Sports
Unfinished business heads BHS’s agenda
Matthew Semisch
03/31/2015
Bottineau High’s baseball team had a successful 2014 season, but the Braves finished one step short of where they wanted to end up.
The good news was that BHS was playing its best baseball at the right time: The postseason. Bottineau finished the regular season in the middle of the Region V pack but won a region tournament play-in game against North Star (Cando-Bisbee-Egeland) and advanced to the region tourney finals in Harvey.
Harvey-Wells County (H-WC) was favored to win the region and advance to the state tournament. The Hornets did so and defeated Bottineau twice in the process, first in a first-round game and again in the region tournament final.
This left the Braves with a final 2014 record of 15-7. That’s certainly respectable, but Bottineau’s players felt as though they’d left a state tournament berth on the table.
This year, the Braves are determined to get over that hump.
“Obviously, even with the expectations for us being what they usually are, the goal for us is to make the state tournament,” said junior shortstop and pitcher Parker Engelhard.
“Once you get there, anything can happen, and I like our team and our coaching staff and I think we have what it is going to take to get there.”
Reaching this year’s state tournament in Mandan could be a tall order for the Braves, though. At the end of last season, the Braves lost four seniors, including starting pitcher Lee Schneider, first baseman Garrett Lynnes and All-Region catcher Andrew Hill.
The cupboard for this year is far from bare, but Bottineau is only carrying two seniors. Shortstop and pitcher Luke Amsbaugh and outfielder Jesse Heil are the only 12th-graders on the 2015 roster.
This year’s Braves bunch will be relatively short on senior leadership as there’s only two of them. Even still, though, head coach Zach Keller likes what’s coming back this season.
“We lost some good seniors in Lee and Anthony and Garrett,” Keller said, “but we get a lot of our kids back this year and we’ve got four pretty solid arms on the mound.
“We’ll have four good arms up there, and we have to replace a really good catcher in Andrew Hill, but Casey Tooke will do well back there and Brody Moum will catch a bit, too.”
Bottineau’s rotation of starting pitchers will be made up of one senior in Luke Amsbaugh, two juniors in Engelhard and Moum and a sophomore in Austin Kittleson. Another sophomore, starting catcher Tooke, could also see time on the mound.

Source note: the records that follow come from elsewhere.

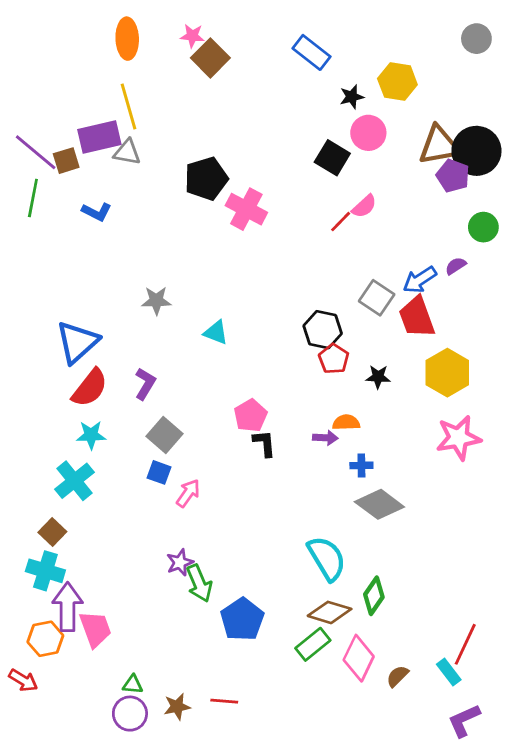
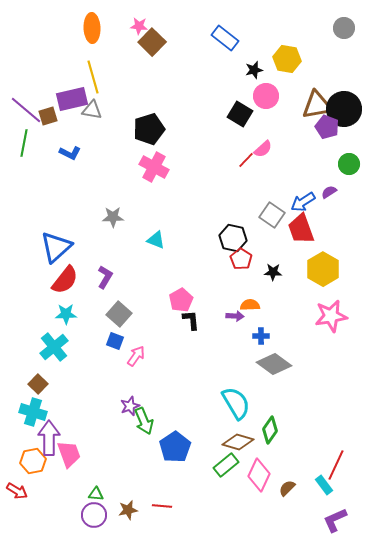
pink cross: (246, 209) -> (154, 167), moved

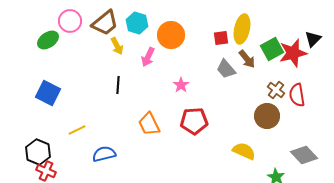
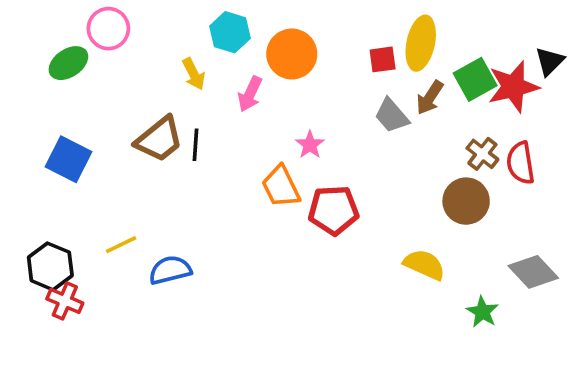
brown trapezoid: (105, 23) -> (159, 139), moved
brown arrow: (247, 59) -> (430, 98), turned 72
orange trapezoid: (149, 124) -> (281, 187), moved
yellow line: (77, 130) -> (121, 245), moved

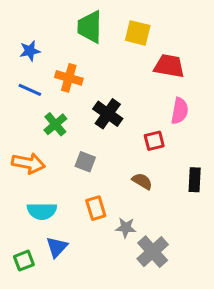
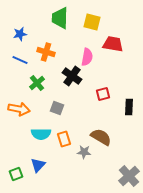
pink semicircle: (180, 111) -> (87, 57), moved
black rectangle: (195, 180) -> (129, 107), moved
brown semicircle: (142, 181) -> (101, 137), moved, size x1.5
cyan semicircle: (42, 211) -> (41, 134), moved
gray cross: (153, 252) -> (129, 176), moved

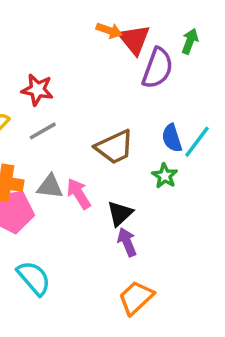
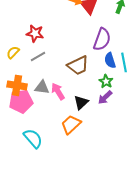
purple semicircle: (158, 68) -> (102, 39), moved
cyan line: (197, 142) -> (124, 62), turned -48
purple arrow: (127, 242) -> (105, 97), moved, turned -112
orange trapezoid: (136, 298) -> (71, 124), moved

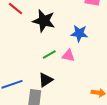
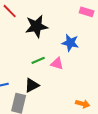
black star: (44, 21) -> (36, 26), turned -30

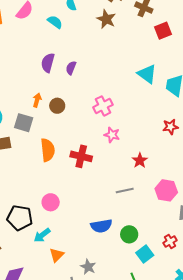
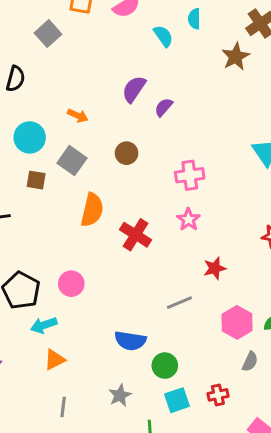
orange arrow: (37, 100) -> (78, 116), moved, turned 80
gray line: (125, 190) -> (179, 303), turned -30
gray star: (88, 267) -> (120, 395), moved

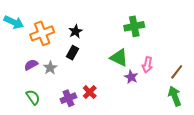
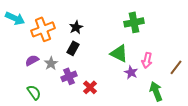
green arrow: (175, 96) -> (156, 91), moved
purple cross: (68, 98) -> (69, 76), moved

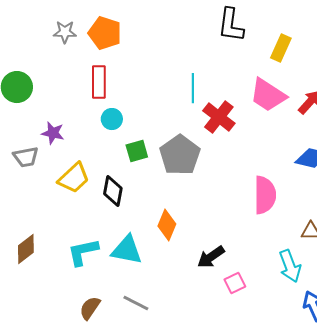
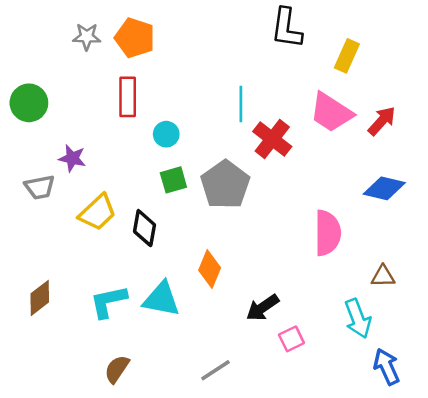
cyan circle: (112, 119) -> (166, 134), moved
gray line: (136, 303) -> (216, 370), moved, turned -60

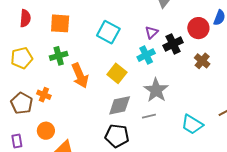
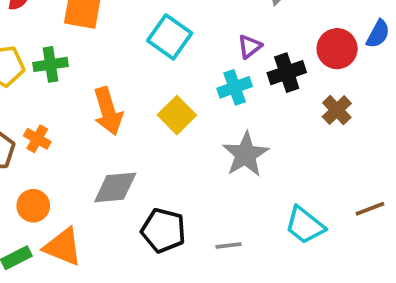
green cross: (59, 56) -> (50, 64), moved
gray diamond: (120, 105) -> (115, 187), moved
gray line: (149, 116) -> (228, 245), moved

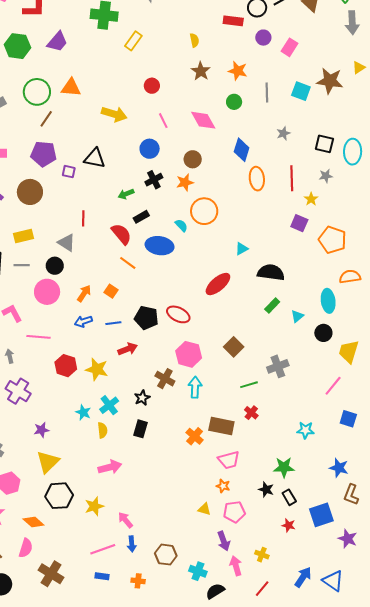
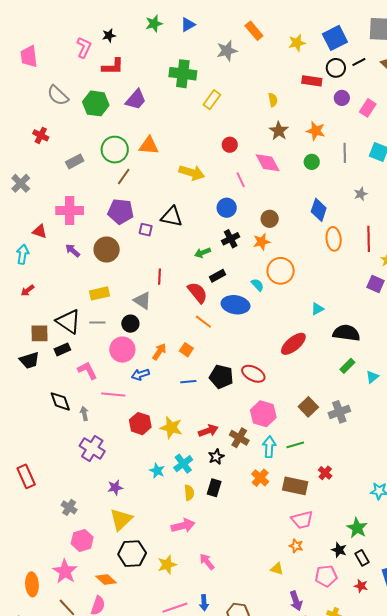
pink diamond: (203, 120) -> (268, 163), moved
blue arrow: (83, 321) -> (140, 375), moved
red arrow: (128, 349) -> (208, 431), moved
gray cross: (278, 366) -> (339, 412), moved
green line: (249, 385) -> (295, 445), moved
yellow semicircle: (102, 430) -> (189, 493), moved
orange cross: (195, 436) -> (260, 478), moved
green star: (284, 467) -> (357, 528), turned 30
pink pentagon: (234, 512) -> (326, 576), moved
pink arrow: (125, 520) -> (207, 562), moved

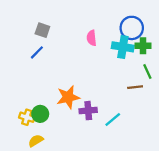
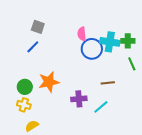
blue circle: (132, 28) -> (92, 49), moved
brown line: (135, 87) -> (108, 83), moved
orange star: (68, 97) -> (49, 82), moved
green circle: (40, 114) -> (25, 87), moved

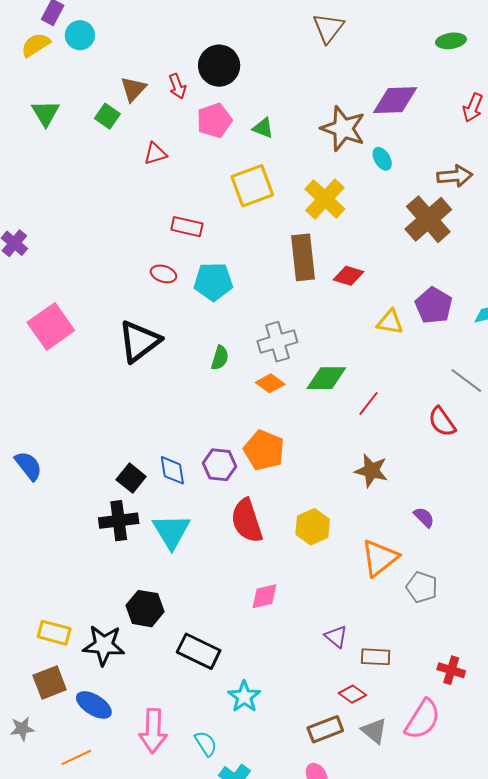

Moum is expected to start the Braves’ season-opener this Thursday at Washburn/Wilton/Center-Scranton. That game is set to start at 4 p.m. in Washburn.
Bottineau then hosts Region V rival Rugby next Thursday at the Lumberyard. That will be the first of three games in as many days, as the Braves will face Midkota and Thompson on Friday and Saturday, respectively, in a tournament hosted by Shiloh Christian.
The Braves have largely been confined to practicing in the BHS gym thus far. Not much tinkering has been made to the lineup with Bottineau working on the hardwood, but Keller said he is pleased with what he’s seen from his team thus far.
“So far, practice has been pretty good,” he said. “Thirteen high school kids came out for baseball this year and seven junior-highers, but the main thing right now is that we have a couple of positions to solidify yet and will look to the freshmen and sophomores and see who wants to take them, and we’ll figure that out early on here.
“We have a non-region game to start the season, then a region game, then a tournament,” Keller continued, “and that’s where we’ll experiment with stuff and see what we’ve got before the bulk of our region play.”
One of the positions Keller is still looking at is second base. Keller said that Tooke and projected starting second-baseman Dylan Block could switch positions if need be.
As for the Braves region, Keller sees it as being more wide-open this year than usual.
“Region-wise, Harvey won it last year but I think it’s pretty open this time around,” he said. “Harvey lost two of their better pitchers and one of them was also a catcher and first-baseman, but we had that problem, too when we lost Lee and Lynnes.
“Between us, Harvey, Northern Lights (Rolla-Rolette-St. John-Wolford), Rugby, it’s pretty wide-open. North Star is pretty young and you never know what to expect from Dunseith, but those first four are probably the front-runners and I think we’re up there.”
“Up there” might not be quite enough to get to state, but there’s a sense of optimism in the Braves’ camp.
“I think that’s definitely the team’s goal this year, to get to state,” Moum said. “We’re still a pretty young team this year and we only have the two seniors, but I like what we have, and the future looks good, too.”